In the new technique described here, we use two tibial tunnels to
fix avulsed fragments. Sutures passed through the small comminuted
fragments are then passed through the two tibial tunnels and tied
to one another. This creates a wide contact area between the fragments
and the fracture bed. We recommend wire fixation for small fragments that
are not comminuted; however, wire fixation is not effective for
comminuted fracture fragments because the wire has a tendency to
split the stump of the posterior cruciate ligament as well as the fracture
fragments.
All patients in our study had union of the fracture site. Eleven
patients who had undergone the operation within ten days after the
injury had good stability on posterior drawer testing. Posterior
instability was found in two patients, both of whom had had a delayed
operation. Torisu7 reported that
excellent results were obtained when operations were done within
seven weeks after injuries and that results were less satisfactory
when operations were delayed more than eleven weeks after injuries.
Meyers4 also reported that knees
treated with a delayed operation had a slightly positive posterior
drawer sign at the time of follow-up. We concur that early surgical
fixation of the avulsed fragment is important to achieve stability.

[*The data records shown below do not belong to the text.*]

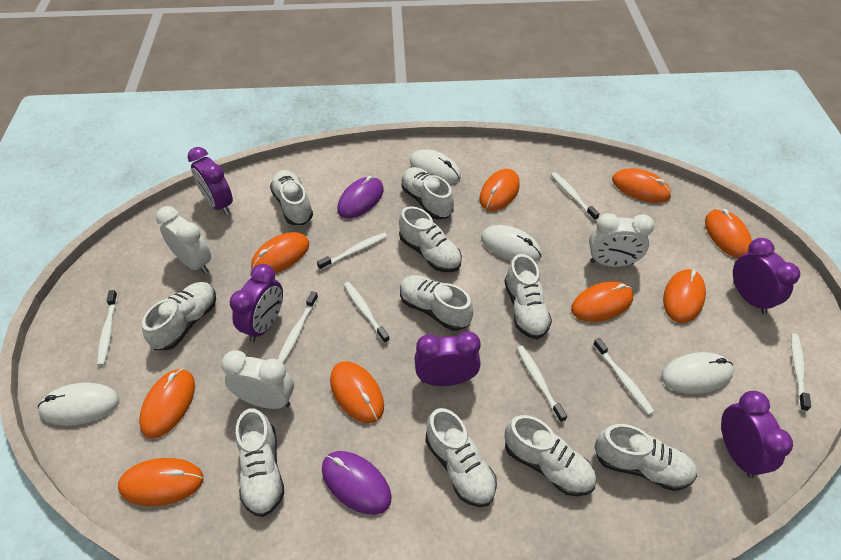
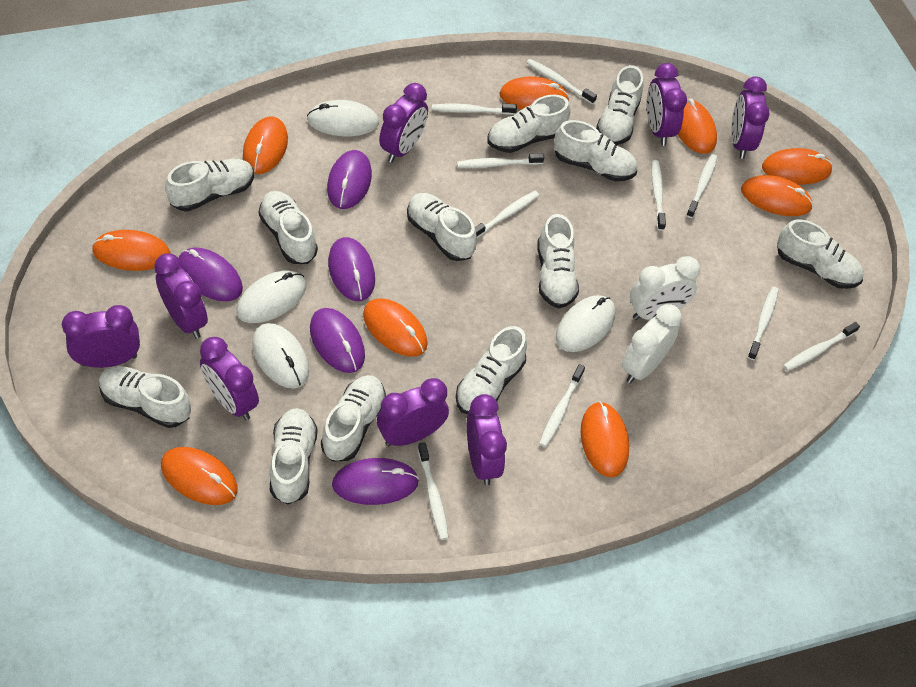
purple clock: 5 -> 8
purple mouse: 2 -> 5
white clock: 3 -> 2
white shoe: 10 -> 12
white toothbrush: 8 -> 10

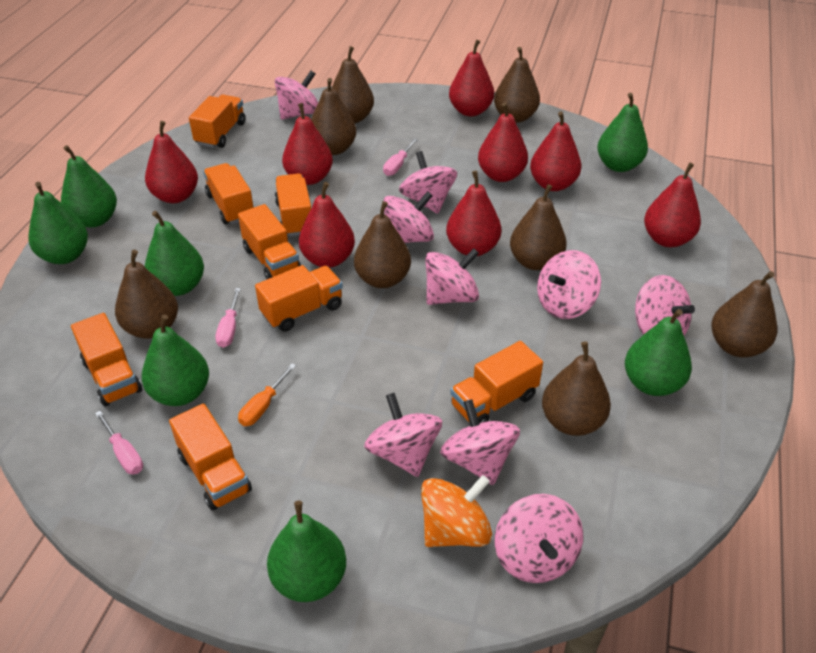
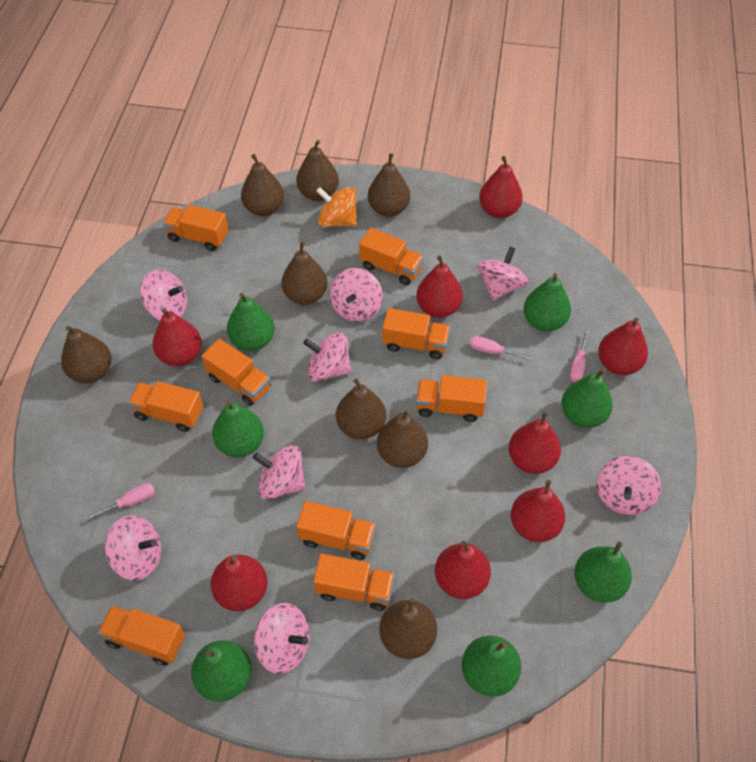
orange screwdriver: 1 -> 0
orange truck: 8 -> 9
pink spinning top: 9 -> 8

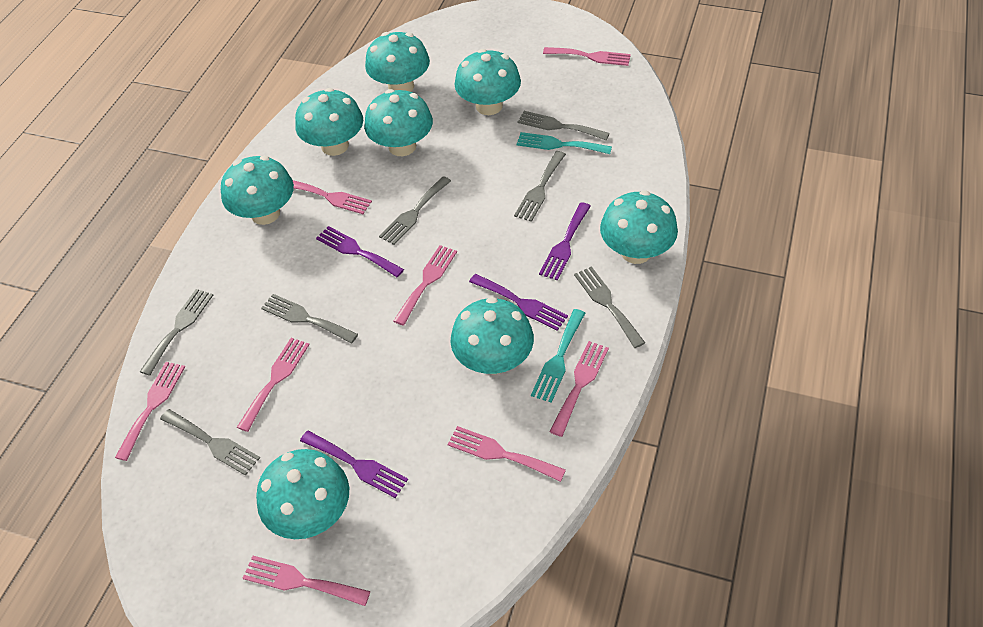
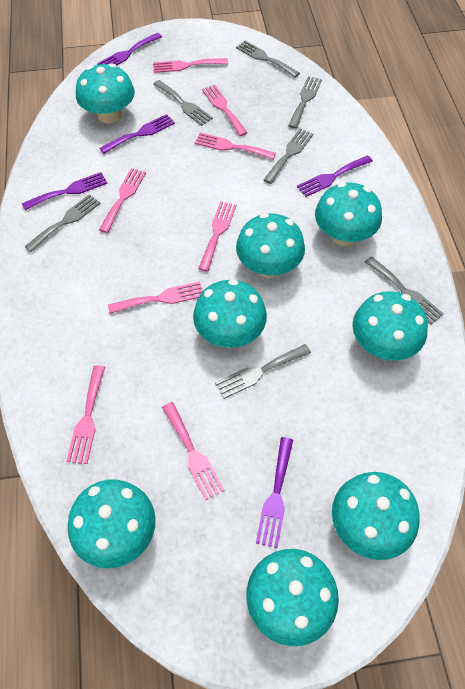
purple fork: 4 -> 5
turquoise fork: 2 -> 0

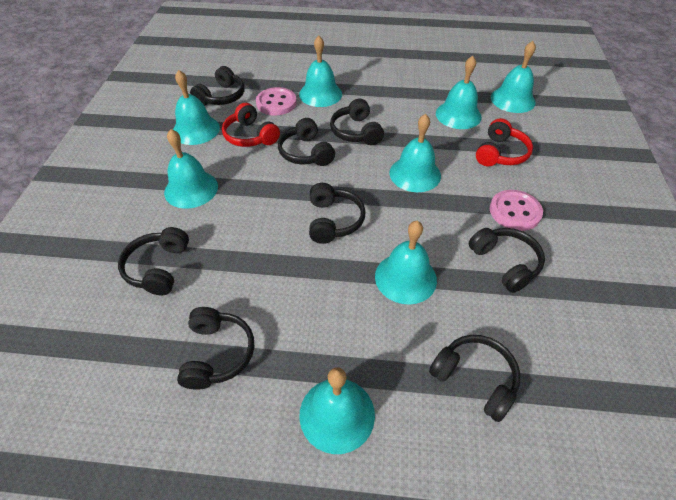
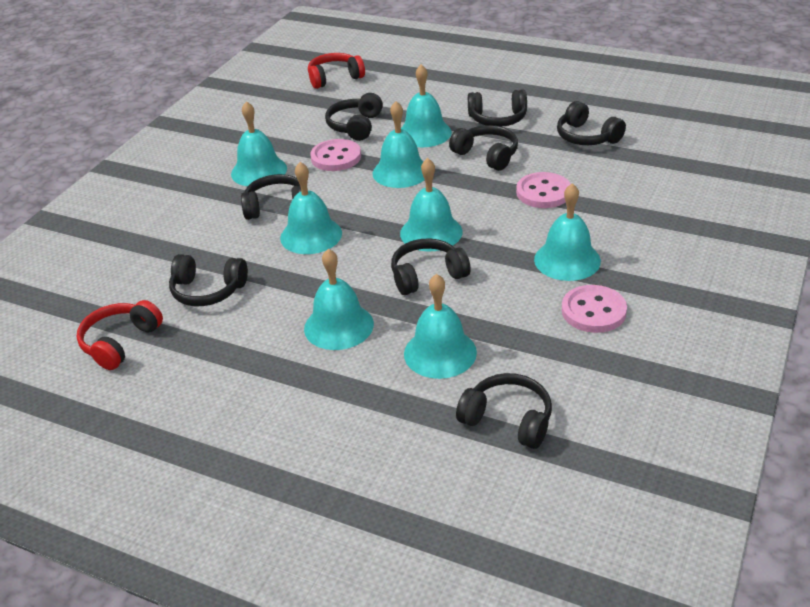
pink button: 2 -> 3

However, a delayed operation can be effective if the patient has
discomfort in the posteriorly subluxated knee despite conservative
treatment.
Arthrofibrosis developed in two patients (three knees) after
arthroscopic reduction and fixation. These patients had sustained
multiple fractures around the knee or damage to other structures
and had been immobilized for a prolonged period. Early range of
motion after surgery may prevent the development of arthrofibrosis.
Although the arthroscopic reduction and fixation technique is
difficult, we found the method effective in the treatment of avulsion
fractures of the posterior cruciate ligament. We were able to anatomically
reduce the fractures under direct vision and also to identify and
treat associated intra-articular pathology without arthrotomy. Except
for arthrofibrosis, there was no serious morbidity or complication.
Arthroscopically assisted suture repair was especially useful for
the treatment of small or comminuted avulsion fractures of the posterior
cruciate ligament.
In conclusion, we have demonstrated that avulsion fractures of
the posterior cruciate ligament can be fixed with use of arthroscopic
methods. If the fracture fragment is large or medium-sized, screws
or multiple pins can be used. Small or comminuted fragments can
be fixed with use of wire or multiple sutures.